When it comes to redevelopment projects, they don’t come much more complex than No1 Grosvenor Square with its rebuilt facade, SFS (steel framed structure) on springs and its listed building status.
No 1 Grosvenor Square is a building of significant historical importance located in the heart of Mayfair and formerly home to the US Embassy and the Canadian High Commission. Its precise replica of the Oval Office, created by Ambassador Joseph P Kennedy in 1938, is said to have inspired his children to want to achieve the dizzying heights of US President.
Located in the heart of the Duke of Westminster’s Grosvenor Estate the building was bought by Lodha in 2013 and has been subject to extensive renovation works ever since resulting in the impressive development of high end luxury apartments it is today.
Tom Wright, Managing Director at George Barnsdale was involved from the earliest stages of the project to oversee the design, testing, manufacture and installation of some of the very highest performing historic windows in London. Here he describes some of the challenges the project presented to the Barnsdale team and how they overcame them…
How did it all begin?
“We initially worked with Rupert Willard from Eric Parry Architects prior to the main contractor, Mace’s appointment in 2016. Following the work we did on the 20 Grosvenor Square project which was a similar historic renovation with a retained facade, the client recognised our experience and knowledge of the requirements of the Grosvenor estate. It was clear from the beginning that the client really wanted to respect the history of the building, retaining the beautiful Georgian aesthetic but also wanted us to find a way to give clients the warmest, quietest and most secure windows possible.”
“Fortunately, given the complexity of this project the architect and client had the foresight to involve us at the earliest opportunity. We provided a detailed programme through the tender stage to ensure that the contractor understood the critical timeframes and could make decisions at the right time. As time went on, such collaboration with architects, facade consultants, acoustic engineers, conservation specialists and quantity surveyors etc proved invaluable to the process of overcoming issues as soon as they arose and helped with the smooth running of the project.”
Due to the nature of the project where an apartment has recently sold for £140million, residents could not be expected to put up with unwanted noise. One of the sources was the nearby underground trains that rumble and resonate through the old buildings in the area. The solution was a very complex internal rebuild involving the entire interior of the building being reconstructed on springs.

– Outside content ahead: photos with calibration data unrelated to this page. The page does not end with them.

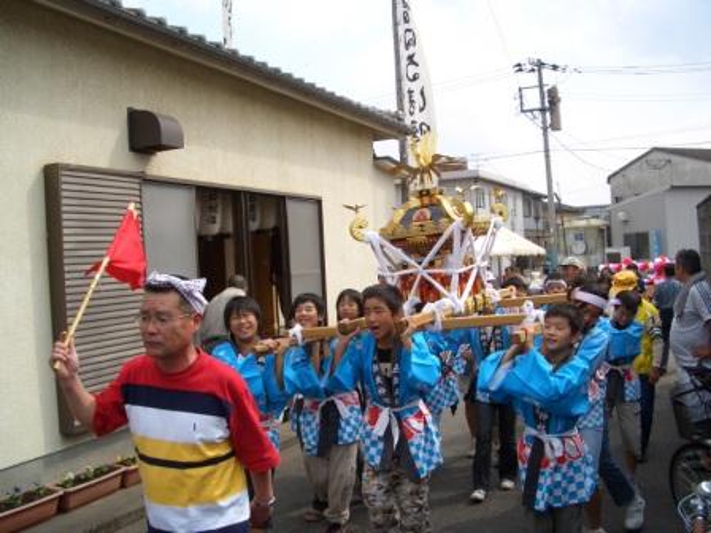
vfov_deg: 40.7
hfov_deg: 52.6
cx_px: 356
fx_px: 719
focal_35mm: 35
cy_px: 266
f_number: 4.3
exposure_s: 1/250
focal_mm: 5.8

Tom continues: “Whilst the SFS was designed to move, the external walls of the building remained static so the technical challenge of installing windows in this scenario where there was marked differential movement was considerable. We worked closely with Illbruck, to develop an interface that would work with their SFS facade detail taking into account waterproofing, acoustic and weather performance.”
Hayden Darley, Technical Director explains further “The external face of the building is not flat it features brick and stone work that steps in and out, the sequence of works meant that windows were installed into the build long before the external face was built meaning items were effectively located in mid-air and positioned in the correct place with the use of gridlines e.g. W1 is positioned 300mm in front of gridline A, but W2 might have only been 150mm from gridline A. this meant that we had nearly 70 interface drawings showing how all the windows were to be installed.”
In line with many projects, George Barsndale was provided with a detailed glazing analysis that considered the location, elevation, window type, window covering (curtain/blinds, including colour, distance and material) and heating method. This defined the requirement for heat strengthening and allowed it to be specified only where required which helped manage the budget. The heat strengthened glazing specification was highly specialist.
Going back to the acoustic challenge, the windows were specified to meet the octave specific noise reduction and the whole window was validated with test data not just the glazing data, the latter is not a reliable method of determining acoustic performance. Tom continues “Using a vast array of technical and acoustic data collected over many years of testing, we were able to specify the optimal solution. We always advise clients to request whole window data because as soon as glazing is put into a frame, the performance is affected. We take into account the entire design of the window and the installation detail to ensure the highest performance.”
Security is another important consideration in high end developments such as One Grosvenor Square and George Barnsdale integrated security contacts into the design and fitted custom handles to the doors.
Commenting on the main challenges of the project, Hayden Darley, Technical Director said: “The weight of the windows was a bit of an issue since the glass was so heavy, there was also quite a lot of effort put into the supply chain for the glazing and the overall difficulties of installing the windows before the external envelope was completed.”